After this, it wasn't very long afterwards, Dairy Queen came out with "Blizzards" and I was taken to get "a blizzard" with my family at the Dairy Queen drive-through.  Blizzards were introduced by Dairy Queen in 1985.  Katie Middleton was already born, and I think was another reason Bob and Dicksie, George Bechtold, and Sterling, and others were trying to have me killed.  Along with "the Queen" I guess, and a few other royals.  I guess the joke was that after being in witness protection from the Queen, in the middle of blizzard weather, now I was getting dairy "treats" called "blizzards". 

Why I was in "witness protection" and then the man was murdered, I don't know.  I think it's possible someone tried to blame his murder on me maybe, but unless it was a staged act, Dicksie shot him, and George Bechtold was involved in this.  Then I was getting molested again and I realized my protection had been the other person, not this one.  I was flown out and since they were flying, it's another reason I was possibly in another country and the U.S. went in to kidnap me again or it was at least, at a distance.  I remember it was some kind of private plane, or smaller plane and I remember Joy Sterling was there.

Then the U.S. was trying to murder me themselves.  They were planning all kinds of accidents, hoping something would happen to me, and then they went crazy.  They started using sticks and rods and instruments to sodomize me with.

They were basically pedophiles who wanted to punish me for their pedophilia.  They made a game out of it for themselves. 

They stuck their poles into my rear-end like they were astronauts laying claim and staking their flags on the moon. 
So then they wanted to drop me.  Moon drops, of course.

That was after the Secret Service tried to kill me in Africa first with a tiger, which I believe I shot and killed, but I didn't have a gun that I remember, which is why I counted on my Dad being there.  I had to dodge the "crouching-now-jumping-at-me" tiger and come up with  weapon.  It wasn't like the tiger was far away and I had a place to hide.  It jumped at me from only several feet away.

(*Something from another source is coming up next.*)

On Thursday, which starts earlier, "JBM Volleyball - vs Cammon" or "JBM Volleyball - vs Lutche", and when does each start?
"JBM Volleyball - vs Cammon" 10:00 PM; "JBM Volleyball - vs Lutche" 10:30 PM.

What I remember, was that I usually a gun on me for safari and they had made a point to take it away just during the tiger field.  I felt naked without it and nervous, and said, "I think I need a gun.  How come you're taking my gun away?"  Because out in the wild with wild animals, you don't go crawling through savanna grass around hungry tigers without a gun.  I had this feeling, it was not right.  I was edgy and worried.  I was told "I'm right behind you and I'll get it".  So then all of a sudden, I found Robert was gone, and I was in savanna grass with a wild tiger that had been crouching and stealthing behind rocks and grass.  The tiger jumped at me and I dodged it.  It had fangs bared and full body muscle and then I saw, "Oh, no Robert next to me with a gun."  Instead, when the tiger didn't kill me, I saw this man pop up from the grass with a gun and he pointed it at me and started to pull the trigger. He wasn't aiming at the tiger because the tiger had just run past me and was turning around for another try at killing me.  In this gap of time, this man unknown to me, white, snuck up with his hand-gun (not rifle) pointed at me and I saw he was pulling the trigger.  He had this look of hatred on his face, and a smirk.  He was going to kill me.  I grabbed it out of his hand and shot him and shot the tiger too.

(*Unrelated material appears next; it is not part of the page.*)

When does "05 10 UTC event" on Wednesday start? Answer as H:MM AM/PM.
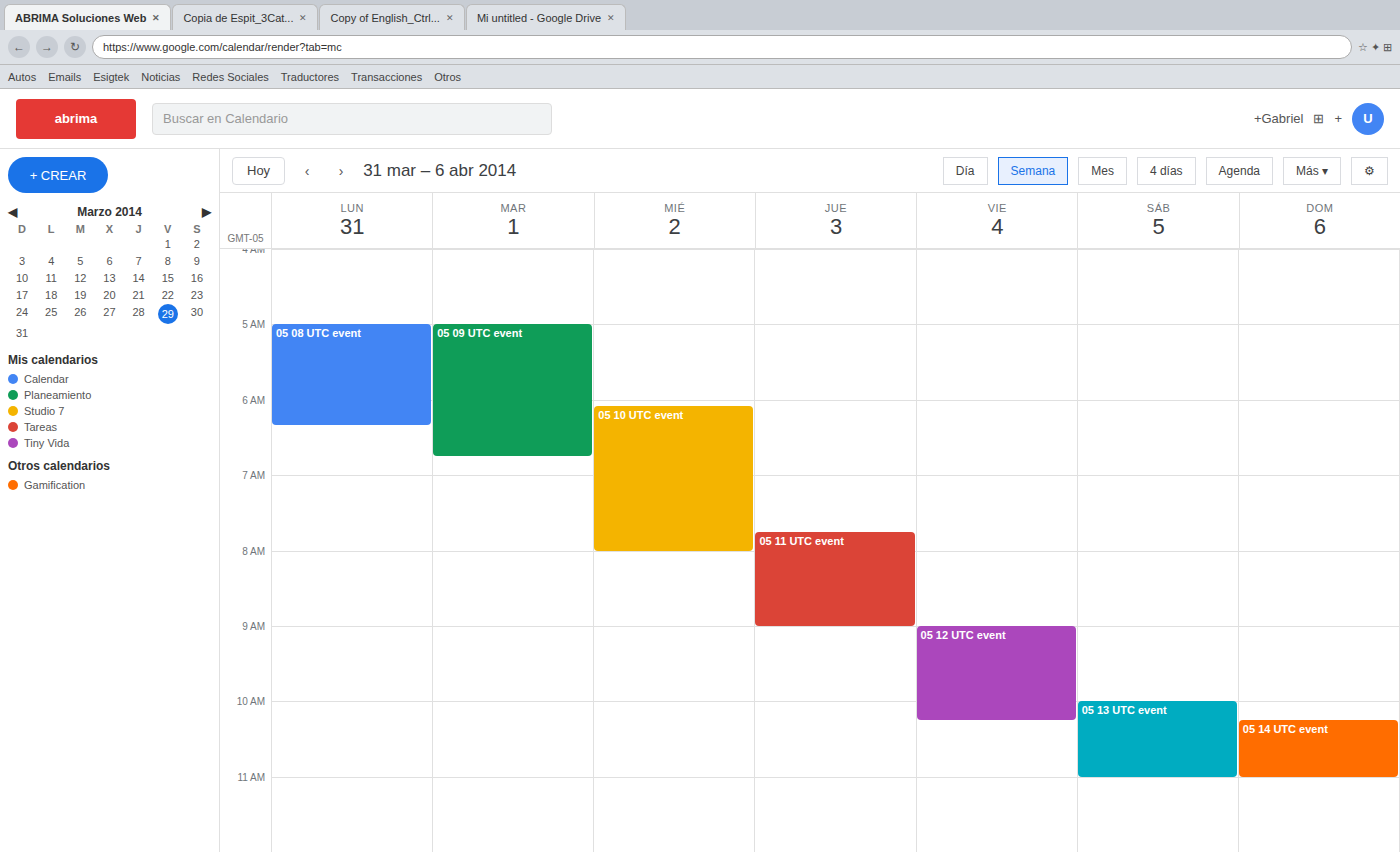
6:05 AM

Then a bunch of men in a group all of sudden turned up and shouted at me and kicked me, and were roughing me up saying, "You KILLED a SECRET SERVICE agent!!!"  I said, "HE was going to kill ME!  And why did YOU GUYS have me out there with a wild tiger without a gun and then have your agent ready to shoot me when the tiger missed?"  They couldn't do one single thing about it because it was self-defense.  It was not only an obvious self-defense, and everyone knew it, they had no way of explaining to any U.S. court why "Ms. Garrett was in Africa with Secret Service and U.S. military".  Then try explaining the boar hunt with William of Wales.

They kept trying to murder me, and the FBI decided to be law-breakers and electrocute me inside of their offices because they had no other way to "get at me" except for in secret, because since they were the ones responsible for trafficking me and trying to murder me, they couldn't expose themselves.  Sure, and then I could mention their drug deals and money laundering too.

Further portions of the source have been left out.